The closing is bad news not only for its employees and its customers, who generally used Yellow because it offered some of the cheapest rates in the trucking sector, but also for US taxpayers. The company received a $700 million loan from the federal government in 2020, a loan that resulted in taxpayers holding 30% of its outstanding stock. And the company still owed the Treasury department more than $700 million according to its most recently quarterly report, nearly half of the long-term debt on its books.

Yellow’s stock lost 82% of its value between the time of that loan and Thursday close after reports of the bankruptcy plans, closing at only 57 cents a share. It bumped up 14 cents a share on Friday, but still remained a so-called penny stock.

The company had received that loan during the pandemic, despite the fact that at the time it was facing charges of defrauding the government by overbilling on shipments of items for the US military. The company eventually settled the dispute without admitting wrongdoing but was forced to pay a $6.85 million fine.

Yellow handles pallet-sized shipments of freight, moving shipments from numerous customers in the same truck, a segment of the trucking industry known as less-than-truckload, or LTL. The company had been claiming as recently as June that it was the nation’s third largest LTL carrier.

But the company handled only about 7% of the nation’s 720,000 daily LTL shipments last year, said Jindel. He said there is about 8% to 10% excess capacity in the LTL sector right now, so the closure of Yellow shouldn’t cause a significant disruption in supply chains. But he said it will cause higher rates for shippers who depend on LTL carriers, since it was the excess capacity that sent prices lower.
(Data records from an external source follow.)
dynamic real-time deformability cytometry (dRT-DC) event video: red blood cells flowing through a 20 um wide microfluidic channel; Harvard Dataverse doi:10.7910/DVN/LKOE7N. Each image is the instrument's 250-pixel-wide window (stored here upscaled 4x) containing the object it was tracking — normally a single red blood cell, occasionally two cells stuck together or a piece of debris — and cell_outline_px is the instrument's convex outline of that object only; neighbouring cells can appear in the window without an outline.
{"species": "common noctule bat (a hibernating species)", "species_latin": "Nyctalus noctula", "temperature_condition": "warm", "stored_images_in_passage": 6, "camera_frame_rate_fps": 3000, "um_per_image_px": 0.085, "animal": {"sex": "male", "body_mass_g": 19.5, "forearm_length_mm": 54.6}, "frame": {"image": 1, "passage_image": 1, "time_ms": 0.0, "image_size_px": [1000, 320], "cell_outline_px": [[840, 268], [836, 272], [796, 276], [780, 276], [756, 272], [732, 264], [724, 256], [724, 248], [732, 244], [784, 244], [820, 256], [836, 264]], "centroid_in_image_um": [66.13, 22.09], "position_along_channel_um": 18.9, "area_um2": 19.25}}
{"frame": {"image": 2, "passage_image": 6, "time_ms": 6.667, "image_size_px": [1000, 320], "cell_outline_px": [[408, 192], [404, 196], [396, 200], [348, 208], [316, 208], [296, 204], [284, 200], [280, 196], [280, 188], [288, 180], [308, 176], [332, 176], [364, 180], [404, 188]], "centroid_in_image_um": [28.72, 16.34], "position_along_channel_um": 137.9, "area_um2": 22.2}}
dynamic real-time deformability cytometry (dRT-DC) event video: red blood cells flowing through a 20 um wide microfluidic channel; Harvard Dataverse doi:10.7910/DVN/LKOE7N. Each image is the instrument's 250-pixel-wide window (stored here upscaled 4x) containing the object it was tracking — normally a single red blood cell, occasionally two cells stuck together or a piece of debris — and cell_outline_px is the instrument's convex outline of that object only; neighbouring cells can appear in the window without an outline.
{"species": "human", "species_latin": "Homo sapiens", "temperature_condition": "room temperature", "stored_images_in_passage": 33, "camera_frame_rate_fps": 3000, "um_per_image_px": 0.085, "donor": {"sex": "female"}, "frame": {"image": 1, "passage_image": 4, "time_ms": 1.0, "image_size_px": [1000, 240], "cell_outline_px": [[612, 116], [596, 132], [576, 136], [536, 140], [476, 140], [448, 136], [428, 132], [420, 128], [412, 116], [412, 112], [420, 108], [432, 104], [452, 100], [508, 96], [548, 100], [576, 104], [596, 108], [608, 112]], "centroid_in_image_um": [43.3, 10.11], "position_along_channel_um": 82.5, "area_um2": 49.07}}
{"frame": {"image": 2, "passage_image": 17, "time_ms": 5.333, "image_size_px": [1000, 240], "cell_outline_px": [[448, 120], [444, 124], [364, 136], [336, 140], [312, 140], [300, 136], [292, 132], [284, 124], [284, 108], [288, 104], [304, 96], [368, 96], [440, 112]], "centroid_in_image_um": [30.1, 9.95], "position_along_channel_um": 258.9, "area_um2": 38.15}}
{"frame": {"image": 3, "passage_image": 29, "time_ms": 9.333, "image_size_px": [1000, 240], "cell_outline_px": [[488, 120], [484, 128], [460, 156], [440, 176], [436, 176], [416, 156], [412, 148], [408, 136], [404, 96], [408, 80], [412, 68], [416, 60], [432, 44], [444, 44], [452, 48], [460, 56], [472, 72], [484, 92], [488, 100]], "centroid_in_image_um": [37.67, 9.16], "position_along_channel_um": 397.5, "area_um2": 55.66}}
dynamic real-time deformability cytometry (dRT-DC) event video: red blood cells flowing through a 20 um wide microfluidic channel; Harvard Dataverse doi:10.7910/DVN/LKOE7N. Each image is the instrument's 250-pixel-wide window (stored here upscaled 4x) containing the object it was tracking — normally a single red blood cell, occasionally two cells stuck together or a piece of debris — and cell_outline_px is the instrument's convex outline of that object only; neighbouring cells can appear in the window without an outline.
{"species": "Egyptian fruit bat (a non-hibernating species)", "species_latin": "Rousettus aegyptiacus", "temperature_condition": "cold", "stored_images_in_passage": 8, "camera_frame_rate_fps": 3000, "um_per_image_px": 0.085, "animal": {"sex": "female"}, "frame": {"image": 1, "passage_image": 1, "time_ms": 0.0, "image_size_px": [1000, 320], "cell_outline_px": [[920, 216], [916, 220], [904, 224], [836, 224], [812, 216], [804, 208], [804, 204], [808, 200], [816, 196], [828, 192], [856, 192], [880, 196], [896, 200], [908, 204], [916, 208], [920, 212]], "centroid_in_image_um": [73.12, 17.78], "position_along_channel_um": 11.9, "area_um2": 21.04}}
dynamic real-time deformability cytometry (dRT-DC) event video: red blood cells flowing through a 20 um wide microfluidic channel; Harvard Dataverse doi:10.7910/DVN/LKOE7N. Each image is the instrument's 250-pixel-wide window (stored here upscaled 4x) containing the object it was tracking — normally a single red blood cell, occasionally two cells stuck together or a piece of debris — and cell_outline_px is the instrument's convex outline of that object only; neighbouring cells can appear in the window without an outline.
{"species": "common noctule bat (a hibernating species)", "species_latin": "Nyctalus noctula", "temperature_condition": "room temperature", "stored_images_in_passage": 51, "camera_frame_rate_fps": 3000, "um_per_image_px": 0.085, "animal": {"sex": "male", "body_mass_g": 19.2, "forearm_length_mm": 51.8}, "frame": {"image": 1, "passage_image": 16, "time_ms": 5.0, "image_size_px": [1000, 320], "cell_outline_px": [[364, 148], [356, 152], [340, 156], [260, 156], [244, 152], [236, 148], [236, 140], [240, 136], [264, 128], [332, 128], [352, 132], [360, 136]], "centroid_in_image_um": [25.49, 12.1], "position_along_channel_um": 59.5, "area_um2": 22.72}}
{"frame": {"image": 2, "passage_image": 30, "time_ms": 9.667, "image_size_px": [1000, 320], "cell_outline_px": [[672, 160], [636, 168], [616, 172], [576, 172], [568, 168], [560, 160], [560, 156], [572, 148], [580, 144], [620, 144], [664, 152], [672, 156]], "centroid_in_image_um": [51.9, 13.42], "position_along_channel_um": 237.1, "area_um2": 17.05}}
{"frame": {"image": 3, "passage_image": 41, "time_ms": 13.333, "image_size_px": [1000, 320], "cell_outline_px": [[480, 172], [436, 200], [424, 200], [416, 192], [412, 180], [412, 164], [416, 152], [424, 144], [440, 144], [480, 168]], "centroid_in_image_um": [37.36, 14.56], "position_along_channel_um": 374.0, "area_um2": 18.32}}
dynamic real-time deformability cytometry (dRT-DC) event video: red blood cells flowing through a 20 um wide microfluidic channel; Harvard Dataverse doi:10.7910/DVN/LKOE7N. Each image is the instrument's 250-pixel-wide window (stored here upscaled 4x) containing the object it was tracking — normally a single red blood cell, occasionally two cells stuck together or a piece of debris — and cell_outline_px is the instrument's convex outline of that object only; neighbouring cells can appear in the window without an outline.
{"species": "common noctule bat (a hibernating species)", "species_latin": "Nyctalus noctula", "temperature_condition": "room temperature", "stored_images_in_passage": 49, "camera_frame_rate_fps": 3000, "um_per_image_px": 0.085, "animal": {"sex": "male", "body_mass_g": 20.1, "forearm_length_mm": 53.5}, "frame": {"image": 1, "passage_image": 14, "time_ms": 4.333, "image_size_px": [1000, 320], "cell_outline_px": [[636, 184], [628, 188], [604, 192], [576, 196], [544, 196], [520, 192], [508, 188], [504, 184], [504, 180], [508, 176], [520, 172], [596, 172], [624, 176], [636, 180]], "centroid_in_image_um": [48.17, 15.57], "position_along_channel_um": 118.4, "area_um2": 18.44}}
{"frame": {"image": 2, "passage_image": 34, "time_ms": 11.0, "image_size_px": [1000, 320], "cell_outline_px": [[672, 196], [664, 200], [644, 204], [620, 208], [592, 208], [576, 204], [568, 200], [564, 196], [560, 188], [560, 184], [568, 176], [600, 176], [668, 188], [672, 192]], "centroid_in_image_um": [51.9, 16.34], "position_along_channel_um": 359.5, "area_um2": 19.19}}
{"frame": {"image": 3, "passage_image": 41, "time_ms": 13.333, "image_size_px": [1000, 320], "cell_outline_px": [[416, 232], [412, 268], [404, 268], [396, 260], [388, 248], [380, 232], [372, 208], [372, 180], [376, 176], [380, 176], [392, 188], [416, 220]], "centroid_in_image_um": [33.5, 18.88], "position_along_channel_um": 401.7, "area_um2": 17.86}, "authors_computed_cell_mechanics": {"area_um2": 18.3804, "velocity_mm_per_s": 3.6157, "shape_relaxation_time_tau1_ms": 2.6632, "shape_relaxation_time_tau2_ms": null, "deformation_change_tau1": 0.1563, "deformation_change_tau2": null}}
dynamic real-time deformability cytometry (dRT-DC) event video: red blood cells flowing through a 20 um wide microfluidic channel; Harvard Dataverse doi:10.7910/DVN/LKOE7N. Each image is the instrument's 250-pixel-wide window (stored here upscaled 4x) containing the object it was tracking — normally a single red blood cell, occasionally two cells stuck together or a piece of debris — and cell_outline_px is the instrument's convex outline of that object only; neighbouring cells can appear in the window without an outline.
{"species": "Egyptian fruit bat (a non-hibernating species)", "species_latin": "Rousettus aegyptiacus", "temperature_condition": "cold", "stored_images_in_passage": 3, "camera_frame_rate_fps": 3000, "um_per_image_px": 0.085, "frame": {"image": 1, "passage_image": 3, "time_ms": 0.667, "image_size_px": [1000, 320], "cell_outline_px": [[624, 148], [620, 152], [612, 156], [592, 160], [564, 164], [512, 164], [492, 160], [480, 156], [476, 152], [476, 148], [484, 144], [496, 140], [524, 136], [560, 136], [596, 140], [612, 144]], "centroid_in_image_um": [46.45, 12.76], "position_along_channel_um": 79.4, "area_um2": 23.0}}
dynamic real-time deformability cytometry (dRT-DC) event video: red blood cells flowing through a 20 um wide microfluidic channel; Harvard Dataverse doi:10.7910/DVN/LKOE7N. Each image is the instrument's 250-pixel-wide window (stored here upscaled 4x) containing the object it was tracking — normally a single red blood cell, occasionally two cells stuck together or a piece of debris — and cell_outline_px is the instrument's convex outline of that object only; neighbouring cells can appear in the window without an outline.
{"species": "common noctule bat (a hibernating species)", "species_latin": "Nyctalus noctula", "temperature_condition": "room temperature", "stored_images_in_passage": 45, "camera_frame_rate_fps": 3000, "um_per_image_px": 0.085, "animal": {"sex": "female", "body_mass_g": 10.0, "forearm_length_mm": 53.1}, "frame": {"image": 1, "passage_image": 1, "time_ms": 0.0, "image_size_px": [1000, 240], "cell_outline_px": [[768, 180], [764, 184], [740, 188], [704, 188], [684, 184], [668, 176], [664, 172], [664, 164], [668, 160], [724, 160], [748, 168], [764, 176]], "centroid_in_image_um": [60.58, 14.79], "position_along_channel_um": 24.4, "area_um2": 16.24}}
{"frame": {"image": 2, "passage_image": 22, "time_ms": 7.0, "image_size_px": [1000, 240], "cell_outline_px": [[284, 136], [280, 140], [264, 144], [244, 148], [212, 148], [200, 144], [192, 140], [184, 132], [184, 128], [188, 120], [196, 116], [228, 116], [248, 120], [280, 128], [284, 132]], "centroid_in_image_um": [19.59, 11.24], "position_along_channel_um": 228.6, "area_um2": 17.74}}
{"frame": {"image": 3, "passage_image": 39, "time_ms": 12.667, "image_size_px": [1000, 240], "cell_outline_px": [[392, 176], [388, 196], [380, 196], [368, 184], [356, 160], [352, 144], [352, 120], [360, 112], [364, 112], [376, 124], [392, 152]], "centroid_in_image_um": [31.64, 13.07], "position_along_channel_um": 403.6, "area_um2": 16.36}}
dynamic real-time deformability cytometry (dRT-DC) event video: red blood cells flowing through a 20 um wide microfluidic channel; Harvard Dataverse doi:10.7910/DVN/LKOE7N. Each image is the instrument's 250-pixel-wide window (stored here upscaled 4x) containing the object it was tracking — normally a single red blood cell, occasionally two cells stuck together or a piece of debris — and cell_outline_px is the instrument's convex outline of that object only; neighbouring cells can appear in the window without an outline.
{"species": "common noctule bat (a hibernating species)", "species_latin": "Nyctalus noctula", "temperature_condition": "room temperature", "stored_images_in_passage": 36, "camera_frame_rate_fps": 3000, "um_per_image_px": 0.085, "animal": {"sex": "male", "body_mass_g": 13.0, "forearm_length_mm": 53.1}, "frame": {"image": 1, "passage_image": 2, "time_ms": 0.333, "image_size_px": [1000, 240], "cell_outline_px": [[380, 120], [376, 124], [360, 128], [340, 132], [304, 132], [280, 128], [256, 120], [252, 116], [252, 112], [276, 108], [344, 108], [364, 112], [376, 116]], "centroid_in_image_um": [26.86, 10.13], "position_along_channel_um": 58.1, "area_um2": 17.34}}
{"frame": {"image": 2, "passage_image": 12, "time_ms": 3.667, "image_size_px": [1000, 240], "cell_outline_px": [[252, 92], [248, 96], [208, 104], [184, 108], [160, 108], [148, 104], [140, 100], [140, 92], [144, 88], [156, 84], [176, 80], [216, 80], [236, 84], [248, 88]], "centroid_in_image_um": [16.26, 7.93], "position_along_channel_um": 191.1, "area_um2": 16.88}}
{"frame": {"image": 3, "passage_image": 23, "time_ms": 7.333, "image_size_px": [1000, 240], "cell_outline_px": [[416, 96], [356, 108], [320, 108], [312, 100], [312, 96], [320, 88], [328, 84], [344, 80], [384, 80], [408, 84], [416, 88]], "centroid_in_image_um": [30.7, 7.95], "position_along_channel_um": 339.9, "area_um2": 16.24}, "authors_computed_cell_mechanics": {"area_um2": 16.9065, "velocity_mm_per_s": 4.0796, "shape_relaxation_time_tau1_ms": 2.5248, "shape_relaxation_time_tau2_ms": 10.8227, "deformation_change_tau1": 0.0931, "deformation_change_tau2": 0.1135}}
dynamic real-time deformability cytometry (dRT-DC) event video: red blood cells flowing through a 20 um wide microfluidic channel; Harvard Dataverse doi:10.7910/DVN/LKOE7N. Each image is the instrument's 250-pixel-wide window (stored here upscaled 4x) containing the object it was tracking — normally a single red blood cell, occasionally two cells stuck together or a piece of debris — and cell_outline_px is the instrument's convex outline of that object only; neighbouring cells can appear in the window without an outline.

Higher prices will hit Yellow customers, Jindel said.

“The reason they were using Yellow was because they were cheap,” he said. “They’re finding out that price was below the cost of supporting a good operation.”

While the US economy has remained strong, spending by consumers has been shifting in recent years from the goods they were buying in 2020 and early 2021 when they were still stuck close to home due to the pandemic, to services, such as plane tickets and other experiences that don’t need to move by truck. Nightingale said industrywide LTL shipments fell 17% between 2021 and 2022, and another 5% in the first quarter compared to the first quarter a year earlier.

He said that while Yellow could be profitable when demand for trucking was strong, it couldn’t get by in the face of the slowdown in freight, and the drop in trucking rates that went with it. Shippers worried about Yellow’s future started shifting to other carriers, as its shipments fell 13% in the first quarter compared a year earlier.

“It’s what Warren Buffett says, when the tide goes out you discover who’s been swimming naked,” Nightingale said.

End of an era in trucking

When the trucking industry was deregulated nearly 40 years ago, the segment of the industry that handled full trailers of cargo, known as truckload, soon was dominated by non-union trucking companies. The only thing low-cost competitors needed to enter that segment of the industry was a truck.

But the LTL segment requires a network of terminals to sort incoming and outgoing freight. That limited, but did not prevent, the entry of low-cost competitors. So unionized carriers such as Yellow continued to be major players, even as non-union rivals grew.

Eventually non-union carriers came to dominate the LTL segment as well. By early in this century, many of the remaining unionized LTL carriers, including Yellow and rivals such as Roadway Express, New Penn and Holland, merged to survive.

Yellow, Roadway and a third company known as CF or Consolidated Freightways had once been known as the Big Three of the trucking industry. CF went out of business in 2002. And with Yellow Corp. closing, the final two parts of the Big Three are now out of business as well.